Kaoru Fujiwara

Personal information
- Full name: Kaoru Fujiwara
- Date of birth: October 17, 2001 (age 23)
- Place of birth: Obu, Aichi, Japan
- Height: 5 ft 8 in (1.73 m)
- Position(s): Midfielder

Team information
- Current team: Harvard Crimson
- Number: 23

Youth career
- Aichi FC
- Yumetaro FC
- 2015–2020: New England Revolution

College career
- Years: Team / Apps / (Gls)
- 2020–: Harvard Crimson / 24 / (0)

Senior career*
- Years: Team / Apps / (Gls)
- 2020: New England Revolution II / 3 / (0)

= Kaoru Fujiwara =

Japanese footballer

Kaoru Fujiwara (born 17 October 2001) is a Japanese professional footballer who plays as a midfielder for Harvard Crimson.

==Career==
===Youth===
Fujiwara spent five years with the New England Revolution academy.
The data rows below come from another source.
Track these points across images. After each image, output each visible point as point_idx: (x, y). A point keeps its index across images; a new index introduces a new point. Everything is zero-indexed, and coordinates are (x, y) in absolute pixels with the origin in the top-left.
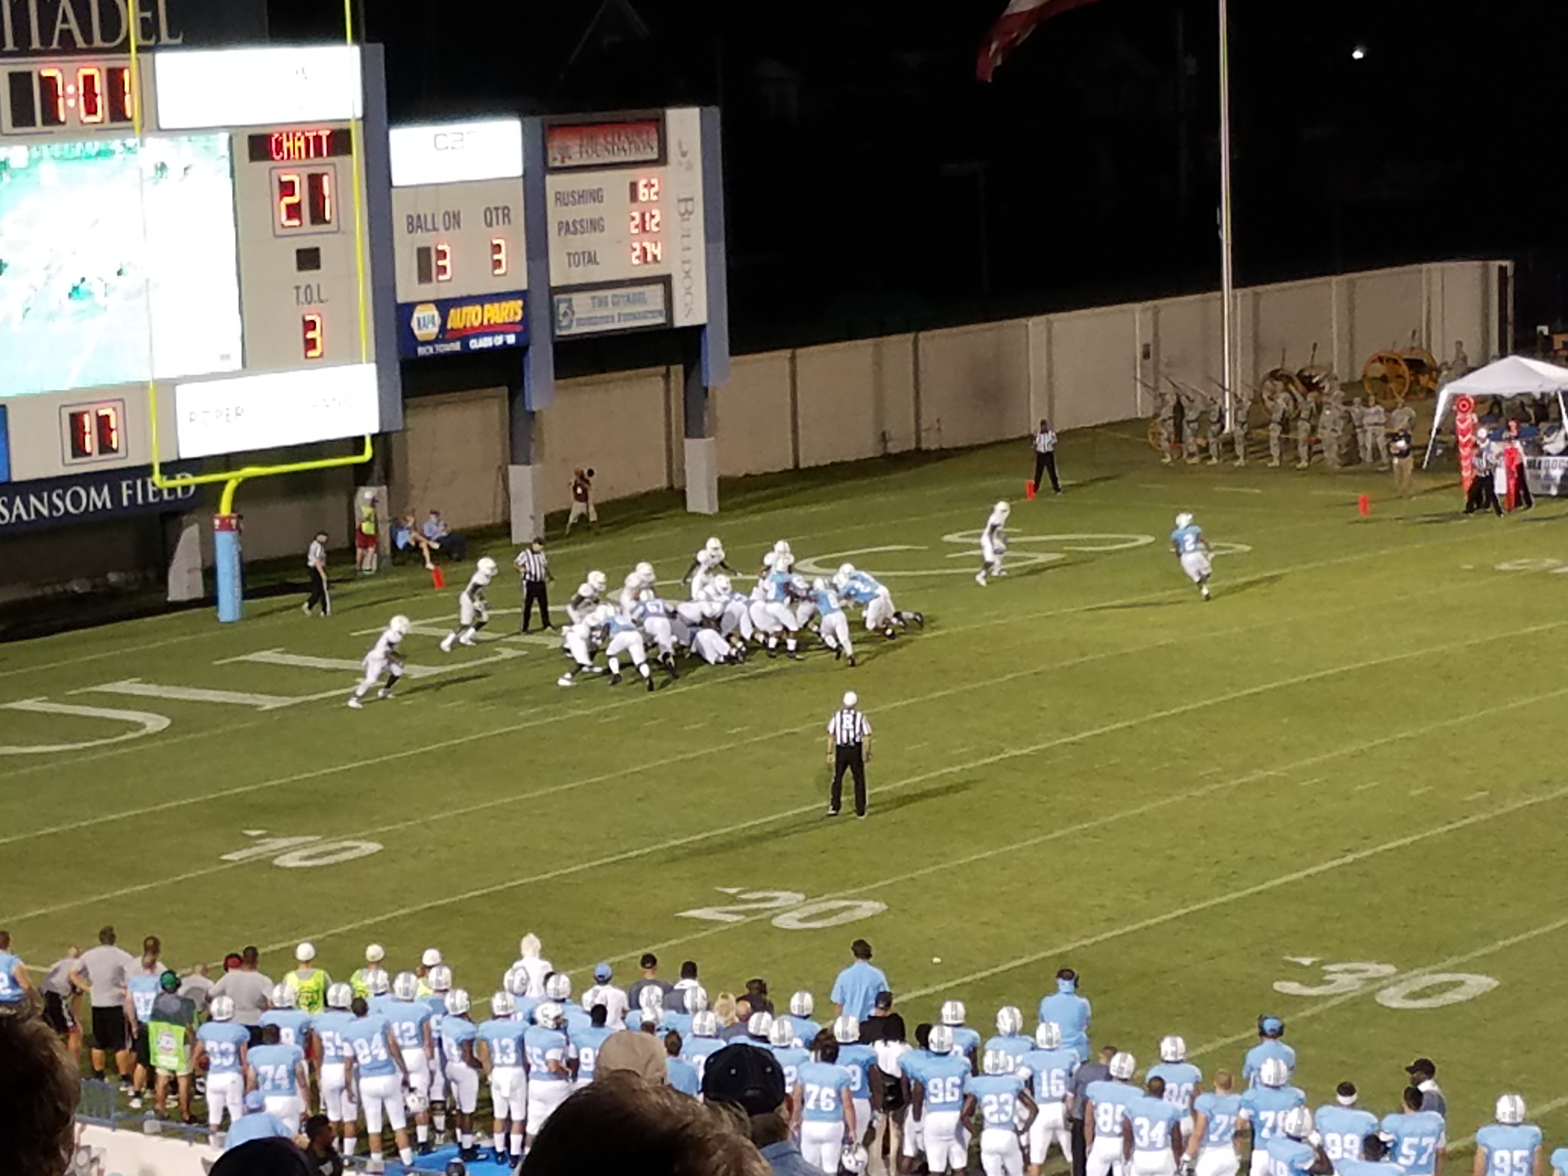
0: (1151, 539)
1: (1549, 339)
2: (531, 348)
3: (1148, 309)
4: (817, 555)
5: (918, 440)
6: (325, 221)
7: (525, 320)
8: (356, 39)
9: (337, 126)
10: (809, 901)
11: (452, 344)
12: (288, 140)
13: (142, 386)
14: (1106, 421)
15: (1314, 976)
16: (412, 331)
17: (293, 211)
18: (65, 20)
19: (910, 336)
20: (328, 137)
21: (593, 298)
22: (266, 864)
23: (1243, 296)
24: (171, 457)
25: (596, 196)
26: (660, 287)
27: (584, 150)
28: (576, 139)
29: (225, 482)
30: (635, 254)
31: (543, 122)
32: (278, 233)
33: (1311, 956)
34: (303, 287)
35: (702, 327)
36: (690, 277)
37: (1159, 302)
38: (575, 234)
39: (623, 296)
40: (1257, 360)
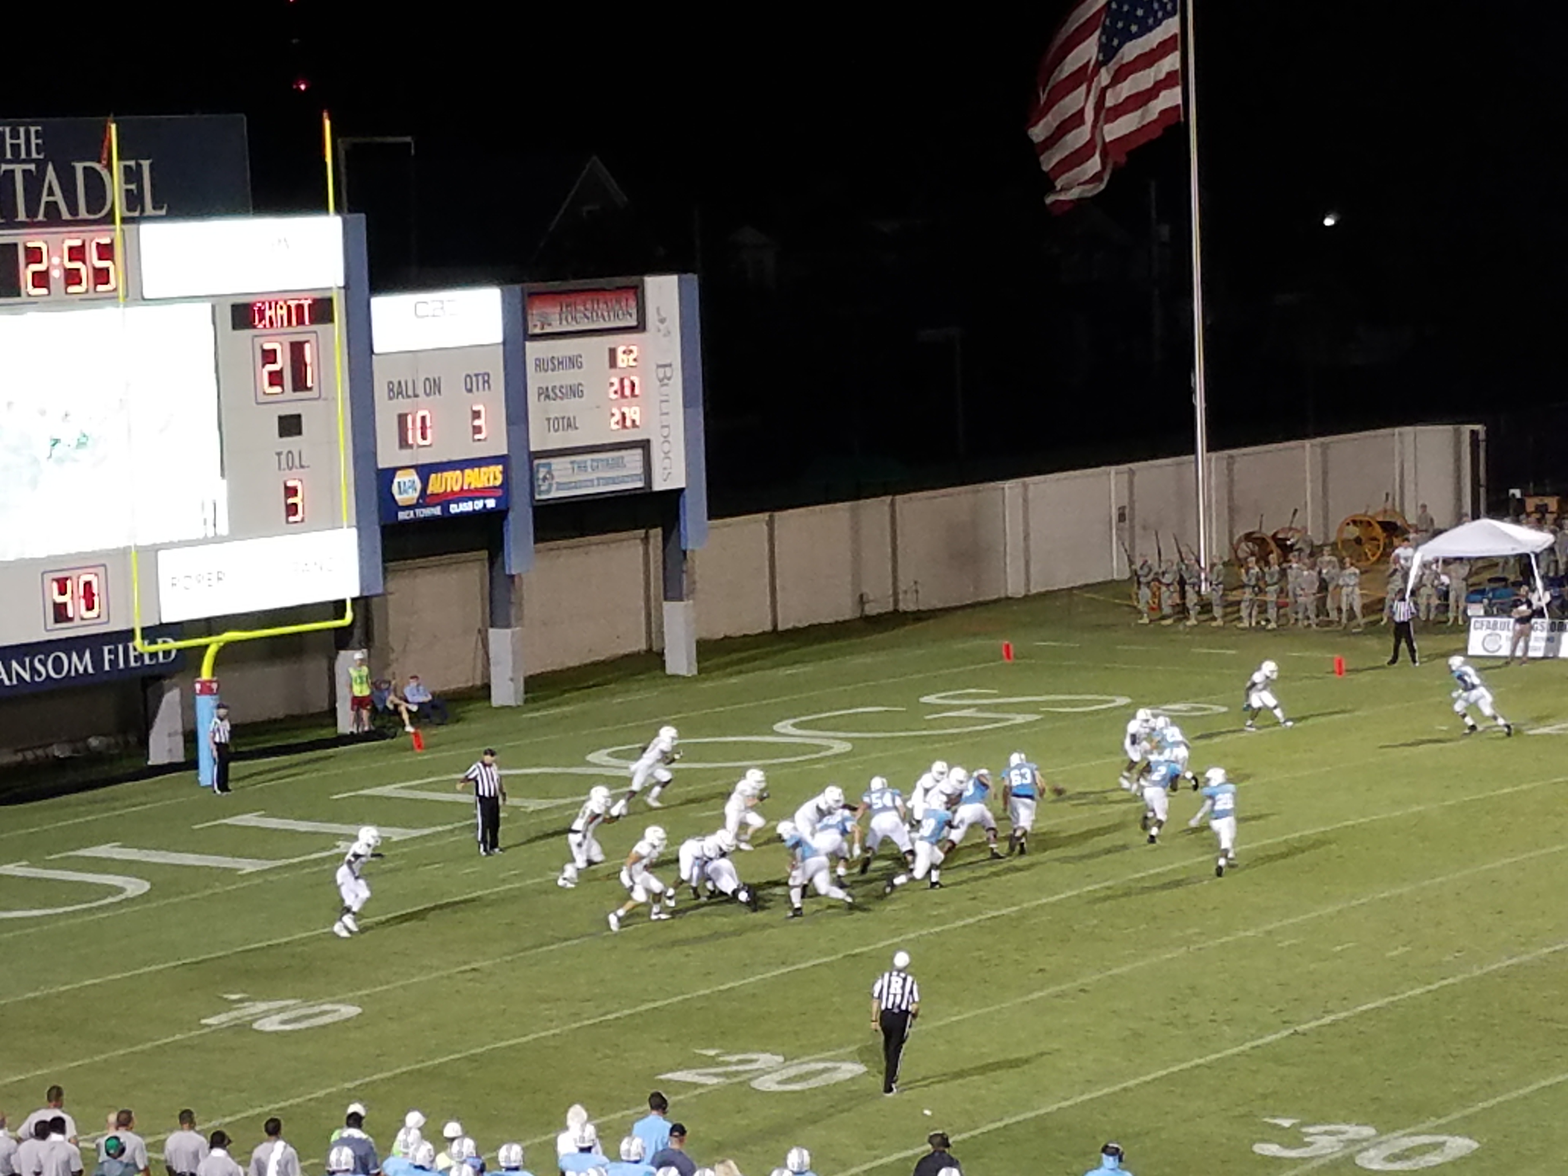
0: (1128, 700)
1: (1521, 502)
2: (510, 512)
3: (1122, 473)
4: (795, 717)
5: (896, 602)
6: (307, 389)
7: (506, 484)
8: (338, 210)
9: (318, 295)
10: (788, 1063)
12: (270, 308)
13: (125, 552)
14: (1080, 583)
15: (1293, 1138)
16: (392, 495)
17: (276, 378)
18: (51, 192)
19: (888, 499)
20: (310, 306)
21: (572, 463)
22: (243, 1028)
23: (1217, 459)
24: (153, 622)
25: (574, 362)
26: (639, 451)
27: (564, 316)
28: (555, 306)
29: (207, 646)
30: (614, 419)
31: (522, 290)
32: (260, 400)
33: (1291, 1118)
34: (285, 453)
35: (681, 490)
36: (668, 442)
37: (1134, 466)
38: (555, 399)
39: (602, 460)
40: (1231, 522)
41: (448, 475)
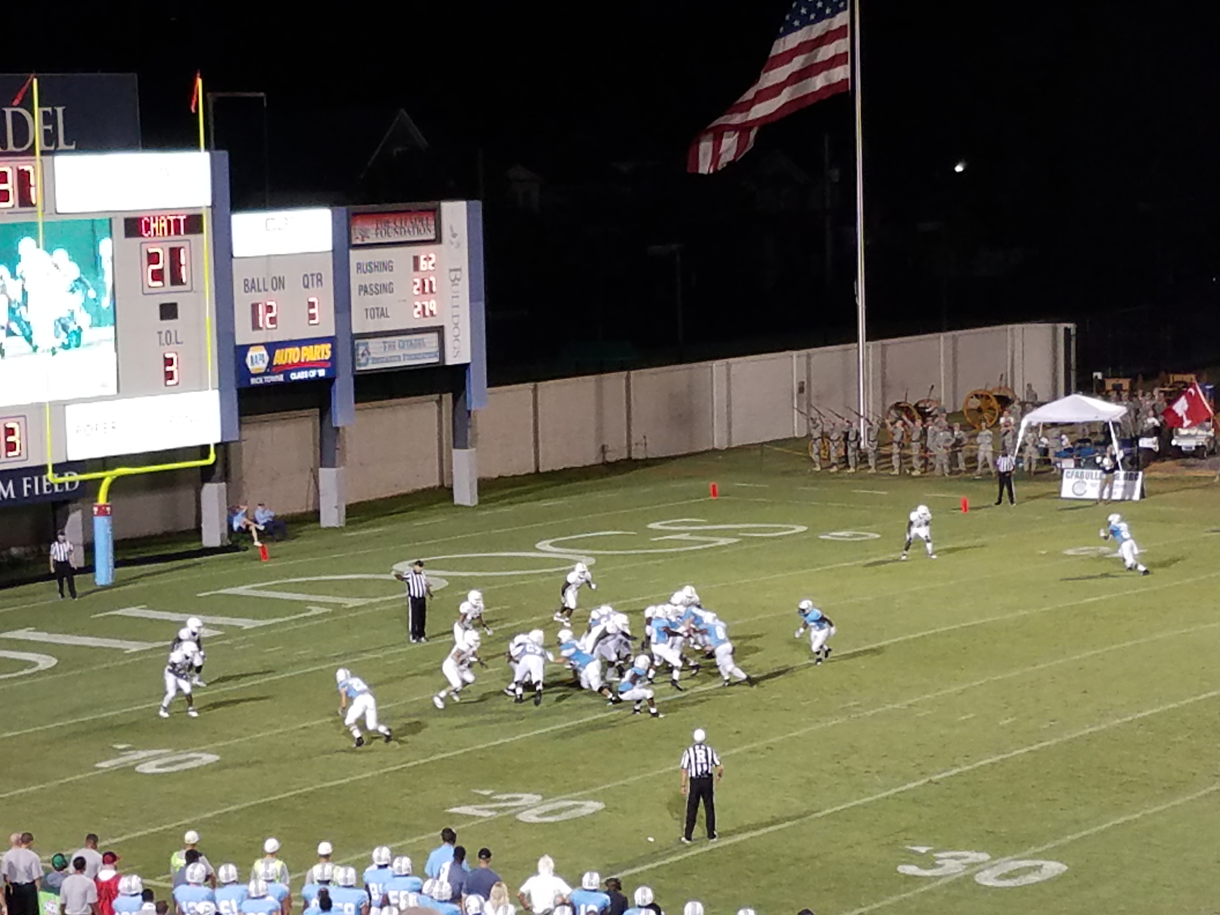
0: (805, 528)
1: (1102, 383)
2: (337, 380)
3: (802, 356)
4: (554, 538)
5: (629, 452)
6: (182, 283)
7: (333, 359)
8: (207, 148)
9: (192, 212)
10: (545, 801)
11: (277, 377)
12: (154, 222)
13: (40, 406)
14: (769, 439)
15: (928, 861)
16: (246, 365)
17: (158, 275)
19: (625, 373)
20: (185, 220)
21: (385, 342)
22: (129, 770)
23: (874, 347)
24: (62, 460)
25: (386, 266)
26: (435, 334)
27: (379, 231)
28: (373, 223)
29: (102, 479)
30: (416, 310)
31: (348, 211)
32: (145, 292)
33: (926, 846)
34: (164, 333)
35: (467, 365)
36: (457, 328)
37: (811, 351)
38: (371, 294)
39: (407, 341)
40: (884, 395)
41: (290, 350)
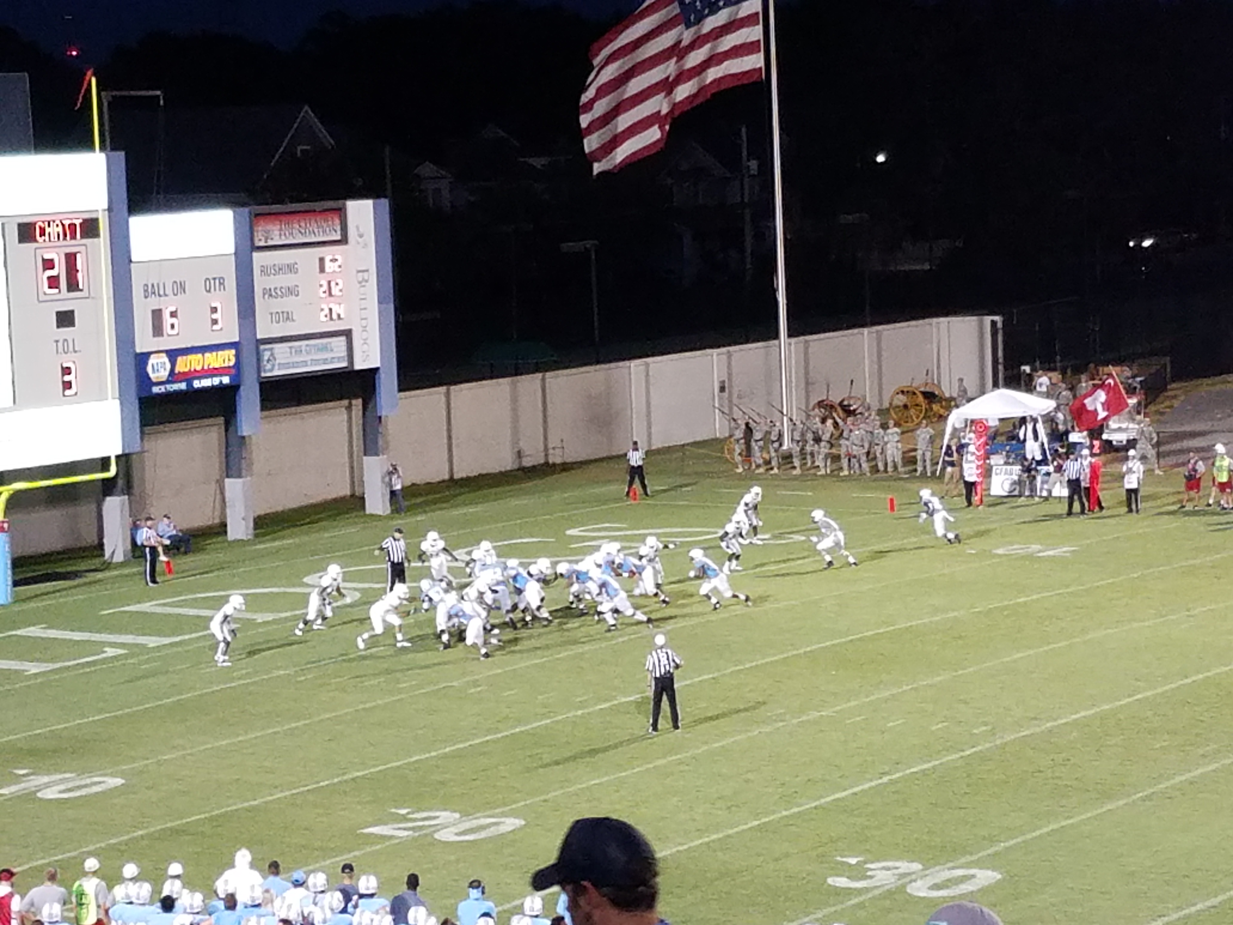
2: (242, 388)
3: (723, 354)
6: (79, 290)
7: (238, 365)
8: (103, 148)
9: (87, 216)
10: (464, 819)
11: (179, 384)
12: (49, 226)
14: (691, 440)
15: (858, 872)
16: (148, 375)
17: (53, 282)
19: (539, 375)
20: (81, 224)
21: (291, 348)
22: (30, 796)
23: (796, 343)
25: (291, 268)
26: (343, 339)
27: (283, 233)
28: (275, 225)
30: (323, 314)
31: (250, 212)
32: (41, 299)
33: (857, 857)
34: (61, 340)
35: (376, 370)
36: (365, 331)
37: (732, 349)
38: (276, 298)
39: (314, 346)
40: (807, 392)
41: (192, 357)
He made an appearance for the club's USL League One side, New England Revolution II, on 25 July 2020, appearing as a 90th-minute substitute during a 0-0 draw with Union Omaha.

===College===
Fujiwara has committed to playing college soccer at Harvard University in 2020.

==Personal==
Fujiwara was born in Obu, Aichi, Japan before moving to Lexington, Massachusetts in the United States when he was 14 years old. His brother, Hikaru, also plays in the New England Revolution academy.